» **Data for this exercise**

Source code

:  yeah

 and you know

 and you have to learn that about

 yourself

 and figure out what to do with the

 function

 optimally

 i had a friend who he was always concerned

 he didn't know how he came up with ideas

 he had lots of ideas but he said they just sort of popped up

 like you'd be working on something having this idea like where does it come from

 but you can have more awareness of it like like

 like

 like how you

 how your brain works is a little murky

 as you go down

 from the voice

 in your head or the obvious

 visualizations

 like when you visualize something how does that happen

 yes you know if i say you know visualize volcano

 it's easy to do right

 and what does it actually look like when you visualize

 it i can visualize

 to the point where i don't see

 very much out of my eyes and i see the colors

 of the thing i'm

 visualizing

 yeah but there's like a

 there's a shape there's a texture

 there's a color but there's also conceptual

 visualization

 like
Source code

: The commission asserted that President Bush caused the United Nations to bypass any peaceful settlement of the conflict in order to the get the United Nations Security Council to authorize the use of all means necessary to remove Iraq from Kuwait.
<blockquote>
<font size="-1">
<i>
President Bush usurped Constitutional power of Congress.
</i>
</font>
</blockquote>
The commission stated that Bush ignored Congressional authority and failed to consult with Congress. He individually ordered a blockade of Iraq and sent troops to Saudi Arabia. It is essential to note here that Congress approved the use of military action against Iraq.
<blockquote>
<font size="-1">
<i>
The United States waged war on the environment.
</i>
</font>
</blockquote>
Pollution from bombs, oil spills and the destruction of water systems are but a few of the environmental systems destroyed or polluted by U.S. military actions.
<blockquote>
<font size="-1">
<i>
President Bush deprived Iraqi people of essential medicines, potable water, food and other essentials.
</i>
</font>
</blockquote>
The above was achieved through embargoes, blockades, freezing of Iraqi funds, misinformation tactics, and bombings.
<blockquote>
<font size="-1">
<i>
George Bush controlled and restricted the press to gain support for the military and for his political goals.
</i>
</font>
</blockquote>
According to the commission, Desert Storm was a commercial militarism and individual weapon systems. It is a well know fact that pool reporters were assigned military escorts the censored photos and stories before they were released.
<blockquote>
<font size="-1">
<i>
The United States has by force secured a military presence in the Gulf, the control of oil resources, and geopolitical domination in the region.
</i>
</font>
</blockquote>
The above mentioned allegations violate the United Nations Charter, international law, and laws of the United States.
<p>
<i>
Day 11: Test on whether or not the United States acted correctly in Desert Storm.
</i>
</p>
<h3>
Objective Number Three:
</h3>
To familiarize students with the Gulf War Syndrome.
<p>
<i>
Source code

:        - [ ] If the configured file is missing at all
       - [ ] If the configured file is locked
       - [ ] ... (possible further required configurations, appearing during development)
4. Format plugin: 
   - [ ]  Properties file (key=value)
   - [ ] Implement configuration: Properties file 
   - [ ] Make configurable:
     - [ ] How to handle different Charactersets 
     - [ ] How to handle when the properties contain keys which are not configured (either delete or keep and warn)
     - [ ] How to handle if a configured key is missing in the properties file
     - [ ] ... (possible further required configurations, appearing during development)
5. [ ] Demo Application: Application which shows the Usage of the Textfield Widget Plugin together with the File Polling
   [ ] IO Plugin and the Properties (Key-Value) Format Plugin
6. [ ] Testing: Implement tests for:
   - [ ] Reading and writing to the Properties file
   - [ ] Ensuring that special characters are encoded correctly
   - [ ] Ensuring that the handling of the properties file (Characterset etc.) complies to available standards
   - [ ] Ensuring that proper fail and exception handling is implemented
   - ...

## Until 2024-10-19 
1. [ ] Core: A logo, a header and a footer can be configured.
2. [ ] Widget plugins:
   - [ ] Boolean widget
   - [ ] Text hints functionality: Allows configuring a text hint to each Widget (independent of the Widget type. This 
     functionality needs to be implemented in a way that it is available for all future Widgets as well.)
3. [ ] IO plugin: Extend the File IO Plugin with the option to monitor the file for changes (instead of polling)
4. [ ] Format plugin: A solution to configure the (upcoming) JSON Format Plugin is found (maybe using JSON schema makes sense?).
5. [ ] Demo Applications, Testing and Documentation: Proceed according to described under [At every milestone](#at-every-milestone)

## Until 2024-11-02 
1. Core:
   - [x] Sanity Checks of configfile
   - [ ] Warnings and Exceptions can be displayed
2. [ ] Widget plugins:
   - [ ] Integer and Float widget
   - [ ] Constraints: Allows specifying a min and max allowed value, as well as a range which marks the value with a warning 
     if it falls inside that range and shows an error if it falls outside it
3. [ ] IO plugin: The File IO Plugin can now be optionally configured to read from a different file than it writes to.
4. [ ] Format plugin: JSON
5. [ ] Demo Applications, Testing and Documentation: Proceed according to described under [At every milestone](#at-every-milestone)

» **Task to complete**
The answer must consist of every line from the entries above that contains the string "military".

» **Reply**
The commission stated that Bush ignored Congressional authority and failed to consult with Congress. He individually ordered a blockade of Iraq and sent troops to Saudi Arabia. It is essential to note here that Congress approved the use of military action against Iraq.
Pollution from bombs, oil spills and the destruction of water systems are but a few of the environmental systems destroyed or polluted by U.S. military actions.
George Bush controlled and restricted the press to gain support for the military and for his political goals.
According to the commission, Desert Storm was a commercial militarism and individual weapon systems. It is a well know fact that pool reporters were assigned military escorts the censored photos and stories before they were released.
The United States has by force secured a military presence in the Gulf, the control of oil resources, and geopolitical domination in the region.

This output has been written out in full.